While Treasury can continue to tweak HAMP, the department's statutory authority to restructure HAMP or to create a more effective replacement program lapsed on October 3, 2010. Therefore, Treasury and affected stakeholders are basically stuck with HAMP in its present form until existing contractual obligations are fulfilled. House Republicans recently introduced the "HAMP Repeal and Deficit Reduction Act of 2011" (H.R. 430), which would terminate HAMP and nullify existing contracts between the Treasury Department and loan servicers to enter into new obligations. As drafted, the legislation, sponsored by senior Republican members of the House Oversight and Government Reform Committee, would specifically target HAMP and would leave untouched other TARP-inspired loss mitigation programs managed pursuant to Treasury's Making Home Affordable initiative, such as the Home Affordable Refinance Program, Home Affordable Foreclosure Alternatives Program and the Second Lien Modification Program. Nor would the legislation affect workouts between individual homeowners and loan servicers in effect at the time of the legislation's enactment. With House Republicans determined to enact deficit reduction legislation, the "HAMP Repeal and Deficit Reduction Act of 2011" is a solid candidate for passage by the full House, where the Republicans are in firm control of legislative outcomes.

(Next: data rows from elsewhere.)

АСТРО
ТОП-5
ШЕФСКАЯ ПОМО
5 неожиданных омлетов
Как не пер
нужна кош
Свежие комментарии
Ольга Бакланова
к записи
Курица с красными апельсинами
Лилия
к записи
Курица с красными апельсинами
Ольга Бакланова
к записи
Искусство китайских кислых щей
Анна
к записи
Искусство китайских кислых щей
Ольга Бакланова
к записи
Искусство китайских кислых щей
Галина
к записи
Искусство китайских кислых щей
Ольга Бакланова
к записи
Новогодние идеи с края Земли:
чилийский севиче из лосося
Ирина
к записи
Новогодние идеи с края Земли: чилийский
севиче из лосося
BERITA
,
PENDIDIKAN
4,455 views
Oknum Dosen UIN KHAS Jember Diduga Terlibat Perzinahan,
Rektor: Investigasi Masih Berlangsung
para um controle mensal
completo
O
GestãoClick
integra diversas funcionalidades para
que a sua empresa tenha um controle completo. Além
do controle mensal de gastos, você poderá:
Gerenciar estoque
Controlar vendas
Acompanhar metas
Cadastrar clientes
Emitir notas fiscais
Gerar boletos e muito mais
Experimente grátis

How far the Obama Administration and Senate Democrats will go to fight for HAMP's preservation is unclear at this time. Hearings over the last year suggest increased disillusionment by Senate Democrats with HAMP, thus renewing calls for mortgage cram down and foreclosure moratoria or legislative endorsement of foreclosure mediation programs. On January 27, Senator Whitehouse (D-RI) introduced the "Limiting Investor and Homeowner Loss in Foreclosure Act" (S. 222), legislation that would codify in the Bankruptcy Code the authority of U.S. bankruptcy courts to create foreclosure mediation programs. The legislation is inspired by what Senator Whitehouse and others see as a highly successful Foreclosure Loss Mitigation Program launched by the Bankruptcy Court for the District of Rhode Island. Although a creditor's attempt to challenge the court's authority to administer the program was recently turned back by the Rhode Island bankruptcy court, Senator Whitehouse seeks to formally establish such authority in law. Some in the servicing industry fear the legislation may be a backhand attempt to establish mortgage cram down authority because the loss mitigation program authorized by the legislation may enlarge the substantive rights of debtors by creating or granting a previously unauthorized retention option under Bankruptcy Code. At this time, the Senate Judiciary Committee has not announced action on the legislation.

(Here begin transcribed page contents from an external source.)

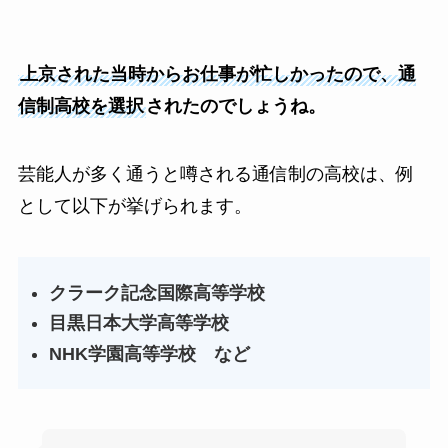
上京された当時からお仕事が忙しかったので、通
信制高校を選択
されたのでしょうね。
芸能人が多く通うと噂される通信制の高校は、例
として以下が挙げられます。
クラーク記念国際高等学校
目黒日本大学高等学校
NHK学園高等学校 など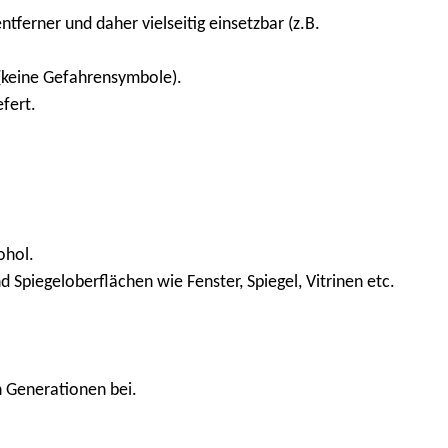
tferner und daher vielseitig einsetzbar (z.B.
(keine Gefahrensymbole).
fert.
ohol.
 Spiegeloberflächen wie Fenster, Spiegel, Vitrinen etc.
n Generationen bei.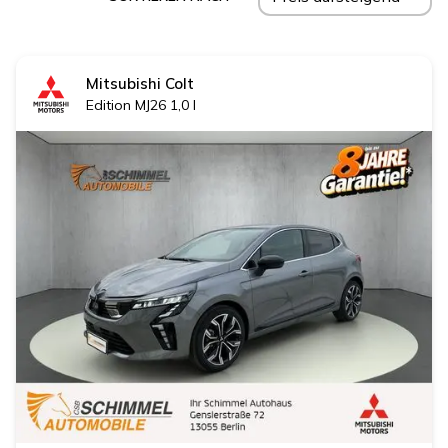
Mitsubishi
Colt
Edition MJ26 1,0 l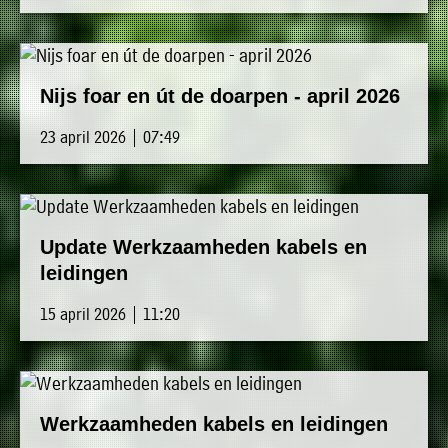
Nijs foar en út de doarpen - april 2026
23 april 2026 | 07:49
Update Werkzaamheden kabels en
leidingen
15 april 2026 | 11:20
Werkzaamheden kabels en leidingen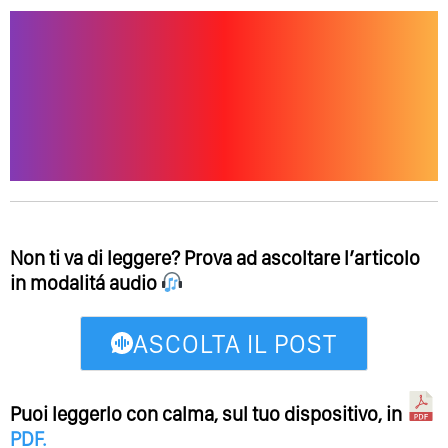
Non ti va di leggere? Prova ad ascoltare l’articolo
in modalitá audio
ASCOLTA IL POST
Puoi leggerlo con calma, sul tuo dispositivo, in
PDF
.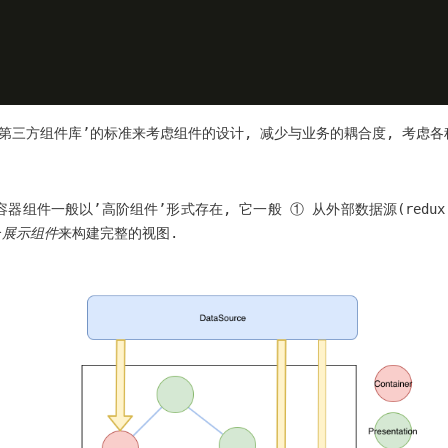
第三方组件库’的标准来考虑组件的设计, 减少与业务的耦合度, 考虑各
容器组件一般以’高阶组件’形式存在, 它一般 ① 从外部数据源(red
合
展示组件
来构建完整的视图.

Congressional debate over the appropriate federal loss mitigation policy will undoubtedly get caught up in the political cross-fire between the two political parties as the Dodd-Frank Wall Street Reform and Consumer Protection Act is implemented by the Obama Administration and Republicans consider legislation to restructure or replace the role of Fannie Mae and Freddie Mac in the housing market. However, as foreclosure filings continue to climb this year as predicted, the Republican House, Democratic Senate and Obama Administration may have no choice but to rethink the scope and nature of federal foreclosure prevention policy.
The views expressed in this article of those of Mr. Kinney and not of Baker Donelson or its clients.